**** Dataset records

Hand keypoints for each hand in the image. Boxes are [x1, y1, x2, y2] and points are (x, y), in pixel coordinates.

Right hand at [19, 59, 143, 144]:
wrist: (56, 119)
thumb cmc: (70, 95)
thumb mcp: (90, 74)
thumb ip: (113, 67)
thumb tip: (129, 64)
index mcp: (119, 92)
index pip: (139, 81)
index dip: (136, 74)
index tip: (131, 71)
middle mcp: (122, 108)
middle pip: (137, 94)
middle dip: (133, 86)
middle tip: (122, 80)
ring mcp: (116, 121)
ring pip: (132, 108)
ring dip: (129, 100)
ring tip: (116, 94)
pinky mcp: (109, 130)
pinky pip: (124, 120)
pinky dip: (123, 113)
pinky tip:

********

Reproduce the records exactly, keeping every line.

- _Answer to this problem_
Hand keypoints for each hand in the image. Boxes are [x1, y1, x2, y2] and points are (x, y), in pixel coordinates.

Right hand at [19, 59, 143, 144]:
wrist: (56, 119)
thumb cmc: (70, 95)
thumb mcp: (90, 74)
thumb ip: (113, 67)
thumb tip: (129, 64)
index mcp: (119, 92)
index pip: (139, 81)
index dip: (136, 74)
index tip: (131, 71)
middle mcp: (122, 108)
middle pip: (137, 94)
middle dip: (133, 86)
middle tip: (122, 80)
ring mcp: (116, 121)
ring pip: (132, 108)
ring dip: (129, 100)
ring tip: (116, 94)
pinky mcp: (109, 130)
pinky pip: (124, 120)
pinky dip: (123, 113)
pinky tip:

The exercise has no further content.